None of this however is as concerning as the fact that a massively powerful leader amongst the supernatural who happens to live nearby is planning global domination, with the coming horror repeatedly prophesied. This enemy has a direct creative link to the vampire protagonist, but it’s still a surprise when the threat returns. The enemy then constantly fretting about the combination of a ghost, a werewolf, and a vampire in the same house.

Meanwhile, a ghost has to look after a socially difficult member of the undead, a precocious child causes trouble despite no longer having a heartbeat, a seemingly simple werewolf proves to have hidden depths, and a comedian from a show no-one cares about anymore shows up and tries not to look miscast.

We’ve seen this all before, haven’t we?

Don’t get me wrong; this final series is perfectly respectable, even if I’m not sure how they’ll manage to wrap it all up satisfactorily next week.  But damn, that’s some fairly major recycling going on right there

Plus of course there’s the fact that every damn episode in this entire show seemed to involve the housemates having hyperbolic fallings out over ridiculous misunderstandings and obvious manipulations.  They really could just have called this thing Being Thick As Shit.

(Also, while we're on the subject, I reckon my brother looks an awful lot like Michael Socha.  Observe:

"I fear tonight the moon will be full"
"I fear the night will be full of Muslims"
Uncanny.  Well, a bit. There's pictures of my brother that look more like Socha, actually, but none with such a brilliant caption right beneath him).

Monday, 4 March 2013

Passings

Gosh, it's gotten a bit quiet around here, hasn't it?  Don't worry, I'm still alive.

Not everyone else is, though.  I was saddened to learn of the deaths of two men, one who influenced my childhood, the other my first steps into playing board games more complicated than those one is liable to break out at Christmas.

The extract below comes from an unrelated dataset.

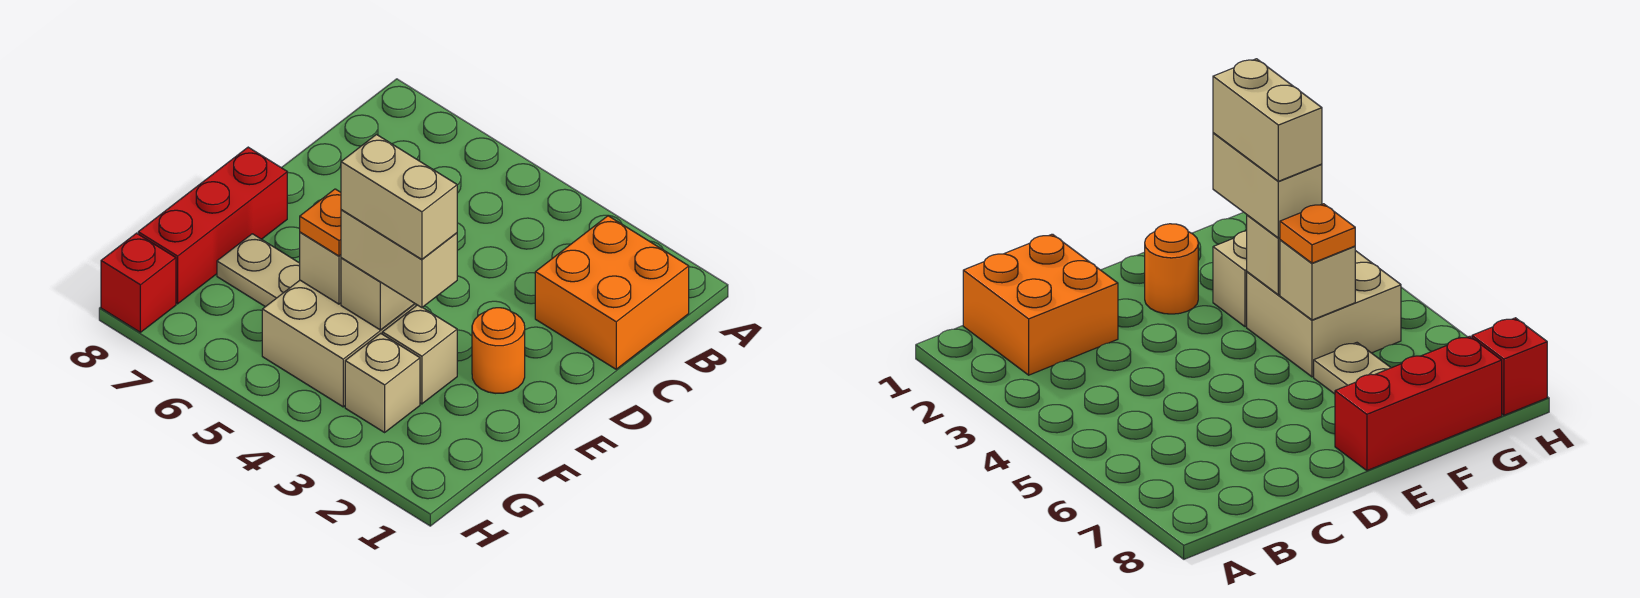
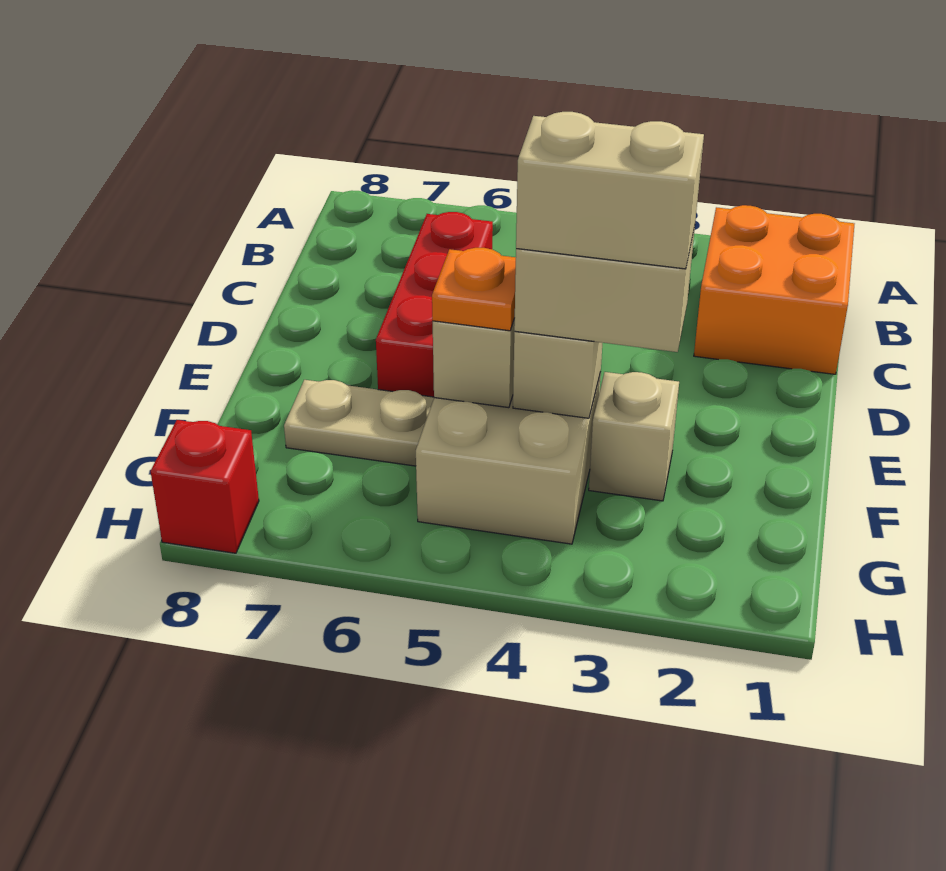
orange round brick E2 level 1 -> none
red brick E8:G8 level 1 -> red brick C6:E6 level 1
tan brick G3 level 1 -> none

There can't be many more instantly recognisable piece of music to my increasingly battered brain than the Roobarb and Custard theme; just this ridiculously joyous mix of filthy synth and manic harmonica.  I watched the show every week as a kid and I can't tell you a thing about it, but I can whistle the theme note for note, and remember the sight of Roobarb's delighted expression as he ran towards the camera.  Bob Godrey - who animated the show and who passed away a little under two weeks ago - insisted that animation should always fundamentally be about fun, and few things make the point more economically and directly than Roobarb's grin. The mechanisms of fun are truly known only to children and to dogs.



My main memory of Godfrey's work, though, isn't a green mutt trying to make peace with a pink cat, but the mellow yellow feline who knows everything about nothing. Again, the fact that the theme song is so catchy certainly helps, but it's Godfrey's own drawled narration and theshifty kohl-lined eyes of Rum Baa Baa, most evil sheep in all the world, that stick in the memory.  Was there no end to his ovine outrages? It takes a particular kind of wonderfully strange mind to reimagine silent film villains- complete with top hat and pencil moustache - as depraved farmyard animals.  Godfrey, we salute you.

Spare a thought too for Allan Calhamer, inventor of Diplomacy, the genesis of which he describes in detail here, but basically seems to have been born from the desire to remodel chess so you could invade Tirol.  I have fond memories of this game from my misspent youth, particularly the occasion when we used drinking straws to fashion the tools used to push models around maps seen in basically every WWII film ever.  That was almost as much fun as ganging up on one poor guy, reducing him to a single army, and forcing him to write "Paris stands" as his only order whilst the rest of us vied for European supremacy.  Calhamer passed away one week ago, with his reputation amongst gamers secure.